From hot flashes to mood changes to severe exhaustion, over 39-million women in the United States workforce are over the age of 40, and will discover that their peri- and menopausal symptoms can have real impacts on their daily work routine. And for some it can be life altering.
In honor of Menopause Awareness month in October, Carrot Fertility, a global fertility care platform, wanted to better understand just how much menopausal symptoms impact women in the workplace, and how this translates into better access for specialized medical care and more support at work.
“Over the last year, we’ve seen more conversations happening around menopause and more awareness around the physical and emotional symptoms women experience throughout perimenopause and beyond,” said Asima Ahmad, MD, MPH, co-founder and chief medical officer of Carrot Fertility. “This is all very positive, but we also know that change takes time, so we wanted to continue adding to the conversation and increase visibility for menopause.“
They surveyed 2,000 employed women, equally divided between the US and the UK who were either perimenopasual, menopausal, or had just completed menopause. What they found was 80 percent of respondents, regardless of professional sector or industry, reported managing menopause symptoms as a challenge at work. A large majority (72 percent) had felt uncomfortable or self-conscious after experiencing a menopause symptom in the workplace.
The survey also found that one in three women said they have never discussed menopause with their doctor, and less than 20 percent said they had a high level of understanding of menopause before symptoms began. And despite reporting symptoms ranging from hot flashes, trouble sleeping, anxiety, and more, many had avoided medical care.
To manage their symptoms in the workplace, 54 percent of women reported the need to shift or alter their work routine. This included reducing hours, shifting careers, moving from full to part-time work, changing jobs for a less demanding one, and sometimes even quitting. Notably, women of color were more likely to consider shifting from full-time to part-time to manage their menopause.
“Women are the CEOs of the household,” said Dr. Ahmad. “They are making the decisions, taking care of the family, and making sure schedules and tasks are completed. But even though they are leaders in their homes and work, they often put themselves on the back burner – they are many times the last ones in the household to receive care. “
She adds that the stigma around menopause and given that it’s a ‘stage of life’ and women have been told for generations to ‘deal with it’, many hesitate to seek out care. “For those that finally do, it takes multiple visits and multiple physicians before they find the right fit, so there still ends up being a delay in the optimal management of their perimenopause or menopause,” said Dr. Ahmad.

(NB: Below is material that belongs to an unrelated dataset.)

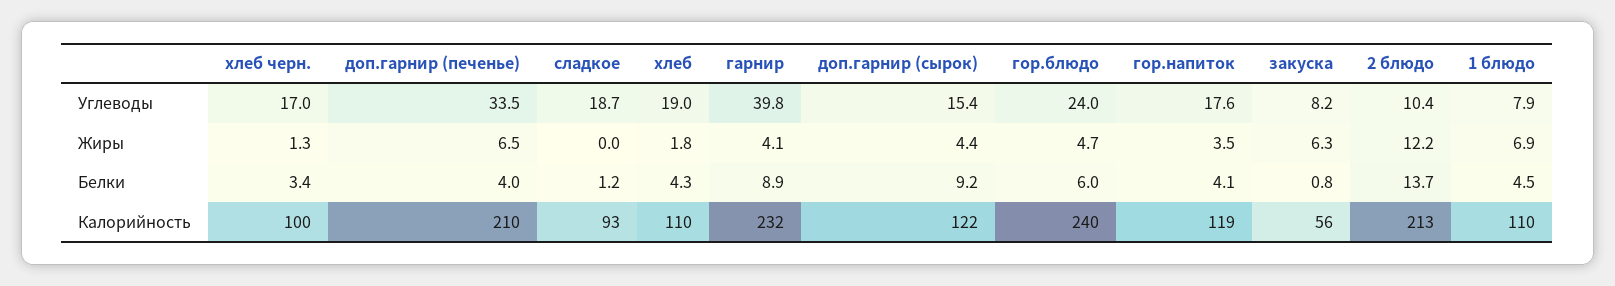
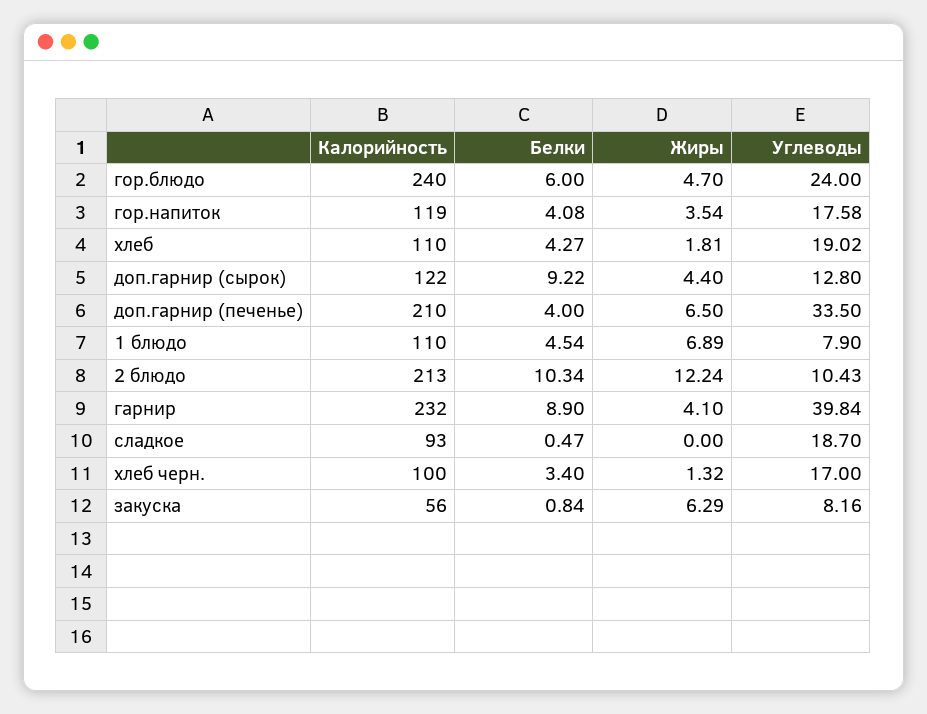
доп.гарнир (сырок), Углеводы: 15.4 -> 12.8
сладкое, Белки: 1.2 -> 0.47
2 блюдо, Белки: 13.7 -> 10.34

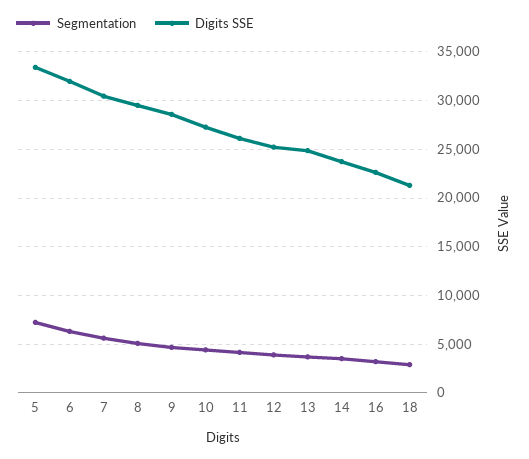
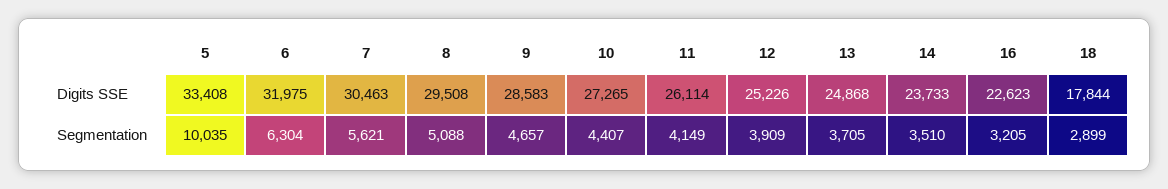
Segmentation, 5: 7000 -> 10035
Digits SSE, 18: 21000 -> 17844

The survey also reported that just 23 percent of respondents have shared their menopause experience beyond their social circles or friend groups. And 90 percent of women said that there was a need for more public awareness and discussion of menopause, symptoms, and their impact on women to help generate additional support.
How to ask for menopause benefits at work
Most women are experiencing perimenopausal symptoms in their 40s and 50s, and in many cases are at the height of their careers. The study found that the symptoms that come with this stage negatively impact concentration and how employers feel about job promotion or growth.
“The more we speak up about this, the more momentum it will gain,” said Dr. Ahmad. “Every woman will go through menopause – it will affect 51 percent of the population. That is not a small number. Therefore, it needs to be acknowledged, embraced, destigmatized, and supported.”
It’s useful to think about the practical changes that will help you if you are suffering from menopausal symptoms in the workplace. Some steps you can take include:
- If your employer provides access to an occupational health service, you can speak to them about support and possible work adjustments.
- Ask your employer about flexible hours if you find yourself lethargic around certain times of the day.
- If you work in an office and find yourself experiencing severe hot flashes, ask about being allowed to move to a cooler part of the workplace or seeing if you can bring a fan. And if your job requires a uniform that is too hot, see if your employer can provide a more comfortable alternative.
- Taking notes of your symptoms and letting your boss know if you are starting to notice anything unusual happening, so they can be prepared if you need to take time off.
Opening up to someone in a professional environment may feel uncomfortable or even unprofessional, but Dr. Ahmad says it’s important to start those conversations to work towards a more inclusive workplace.
“Share your experience of perimenopause or menopause with others,” she said. “And speak to HR about finding more support at work with benefits that provide better access to menopause providers and treatments, have comprehensive telehealth options, and access to new and innovative treatments.”